Overview
Cap-and-trade is a policy mechanism built on two ideas working together. First, set a hard limit, the cap, on the total amount of greenhouse gases that a defined set of emitters can release in a given period. Second, let companies trade the permits (called allowances) that authorise those emissions. Companies that cut their emissions faster than required end up with spare allowances they can sell; companies that overshoot their allocation must buy more. The cap declines over time, making allowances progressively scarcer and more expensive.

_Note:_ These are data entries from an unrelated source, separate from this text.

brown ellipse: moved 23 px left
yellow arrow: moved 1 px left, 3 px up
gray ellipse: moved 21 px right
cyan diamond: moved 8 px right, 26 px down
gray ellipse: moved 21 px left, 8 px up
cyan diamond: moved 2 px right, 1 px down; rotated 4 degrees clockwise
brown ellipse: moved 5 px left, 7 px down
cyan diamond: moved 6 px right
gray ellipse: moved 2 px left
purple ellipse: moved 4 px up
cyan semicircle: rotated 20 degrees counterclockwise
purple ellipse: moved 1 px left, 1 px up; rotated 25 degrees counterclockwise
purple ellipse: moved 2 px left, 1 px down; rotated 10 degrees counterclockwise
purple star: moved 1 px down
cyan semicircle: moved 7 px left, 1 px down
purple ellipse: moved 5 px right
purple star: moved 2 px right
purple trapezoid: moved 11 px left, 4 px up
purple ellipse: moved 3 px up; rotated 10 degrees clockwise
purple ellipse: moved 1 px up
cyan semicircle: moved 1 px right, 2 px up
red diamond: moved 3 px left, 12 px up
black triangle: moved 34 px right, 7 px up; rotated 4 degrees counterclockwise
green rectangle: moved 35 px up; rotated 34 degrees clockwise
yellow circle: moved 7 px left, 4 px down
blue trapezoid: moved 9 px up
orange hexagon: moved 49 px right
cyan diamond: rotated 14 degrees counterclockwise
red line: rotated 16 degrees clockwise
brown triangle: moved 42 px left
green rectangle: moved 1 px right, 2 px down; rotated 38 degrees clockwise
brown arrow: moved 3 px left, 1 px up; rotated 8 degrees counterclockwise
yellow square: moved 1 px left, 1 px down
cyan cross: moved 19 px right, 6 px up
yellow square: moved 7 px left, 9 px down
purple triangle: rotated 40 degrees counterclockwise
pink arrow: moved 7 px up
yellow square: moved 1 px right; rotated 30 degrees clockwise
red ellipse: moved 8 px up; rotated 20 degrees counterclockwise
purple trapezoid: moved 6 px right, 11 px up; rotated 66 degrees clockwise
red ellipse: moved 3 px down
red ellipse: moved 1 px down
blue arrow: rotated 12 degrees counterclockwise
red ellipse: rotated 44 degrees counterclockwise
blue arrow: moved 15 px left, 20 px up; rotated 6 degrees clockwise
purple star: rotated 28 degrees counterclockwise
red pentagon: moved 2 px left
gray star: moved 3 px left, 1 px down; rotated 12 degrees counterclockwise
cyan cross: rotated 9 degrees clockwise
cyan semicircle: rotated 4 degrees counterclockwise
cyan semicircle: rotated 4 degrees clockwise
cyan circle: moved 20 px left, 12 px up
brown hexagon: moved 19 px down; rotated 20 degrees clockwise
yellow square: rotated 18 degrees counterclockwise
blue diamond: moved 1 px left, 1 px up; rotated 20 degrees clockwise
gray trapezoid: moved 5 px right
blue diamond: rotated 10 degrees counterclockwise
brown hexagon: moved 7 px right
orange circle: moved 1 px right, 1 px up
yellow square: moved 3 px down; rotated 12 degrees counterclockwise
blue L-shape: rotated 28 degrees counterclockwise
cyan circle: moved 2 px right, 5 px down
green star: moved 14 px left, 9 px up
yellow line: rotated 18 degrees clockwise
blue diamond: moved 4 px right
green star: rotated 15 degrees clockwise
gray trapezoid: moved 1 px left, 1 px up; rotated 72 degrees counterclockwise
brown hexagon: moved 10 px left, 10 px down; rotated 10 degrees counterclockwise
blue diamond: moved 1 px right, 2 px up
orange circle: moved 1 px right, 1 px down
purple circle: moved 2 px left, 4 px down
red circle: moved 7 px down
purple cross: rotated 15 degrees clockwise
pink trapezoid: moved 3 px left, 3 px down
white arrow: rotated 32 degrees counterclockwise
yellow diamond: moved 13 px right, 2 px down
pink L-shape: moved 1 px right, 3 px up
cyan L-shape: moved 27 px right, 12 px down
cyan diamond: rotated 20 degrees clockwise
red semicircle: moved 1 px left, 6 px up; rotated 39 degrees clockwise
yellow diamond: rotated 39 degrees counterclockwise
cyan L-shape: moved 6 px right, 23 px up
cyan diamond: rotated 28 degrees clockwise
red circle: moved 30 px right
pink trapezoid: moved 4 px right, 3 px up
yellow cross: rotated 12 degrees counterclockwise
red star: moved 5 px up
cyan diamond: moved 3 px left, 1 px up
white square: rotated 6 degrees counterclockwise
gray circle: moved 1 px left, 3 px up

The elegance of the system is that it combines environmental certainty (the cap guarantees a maximum level of emissions) with economic efficiency (emission reductions happen wherever they’re cheapest, not necessarily where the regulator dictates). A steel mill might find it far cheaper to buy allowances than to retrofit its furnaces; a power utility might find the opposite. The market sorts it out.
Cap-and-trade is a compliance instrument, it operates through regulation, not voluntary action. This distinguishes it sharply from the voluntary carbon market, where companies purchase Carbon Offsets as a discretionary act. Allowances granted under a cap-and-trade system are legal rights to emit; offsets are certificates from separate projects. Conflating them is a persistent source of confusion in climate communications.
The system sits within the broader architecture of the Paris Agreement, which allows countries to use carbon markets in meeting their nationally determined contributions, the subject of ongoing negotiations under Article 6.
The EU Emissions Trading System
The EU Emissions Trading System (EU ETS), launched in 2005, is the world’s largest and most mature cap-and-trade programme. It covers around 40% of EU greenhouse gas emissions, including power generation, heavy industry, aviation within the European Economic Area, and, since 2024, maritime shipping.
The EU ETS has gone through significant reform since its early years, when a surplus of allowances kept the carbon price too low to drive meaningful investment in clean technology. Phase IV (2021-2030) introduced a faster cap reduction rate and the Market Stability Reserve, a mechanism that withdraws surplus allowances from circulation to maintain price signals. By 2023, EU allowance prices had reached highs above EUR 90 per tonne, a level that began to make fuel switching and clean technology investment genuinely competitive.
The EU ETS is closely linked to the EU Taxonomy and the EU Green Deal, which set the broader decarbonisation policy framework within which the ETS operates.
Other Major Systems
California-Quebec: The Western Climate Initiative links California’s cap-and-trade programme with Quebec’s, creating a cross-border carbon market. It covers about 85% of California’s economy-wide emissions and is one of the most comprehensive subnational systems in the world.
RGGI (Regional Greenhouse Gas Initiative): A cooperative of northeastern US states covering power sector emissions only. It’s more limited in scope than California’s system but has been operating since 2009 and has generated significant revenue reinvested in energy efficiency and clean energy programmes.
China: China launched its national ETS in 2021, covering the power sector. By volume of covered emissions, it’s the largest cap-and-trade system in the world, though its carbon price has been much lower than the EU’s and its rigour has been questioned by outside analysts.
Scarcity Is the Point
The cap creates scarcity. Scarcity creates a price signal. The price signal changes investment decisions. That chain of causality is the entire logic of the system, and it only works if the cap is genuinely tight. A cap set too generously, with too many free allowances distributed to industry, produces a low carbon price that fails to incentivise change. This was the central failure of the EU ETS in its early phases.
For communications professionals, the carbon price is a number worth tracking. A high, stable, and rising carbon price is evidence that the system is working. It also has direct implications for corporate costs, asset valuations, and the financial risk of high-carbon business models, the kind of Transition Risks that the TCFD framework asks companies to disclose.
The Stranded Assets concept is closely linked to carbon pricing: as the carbon price rises, assets that depend on cheap carbon start to lose their economic value, potentially before the end of their intended life.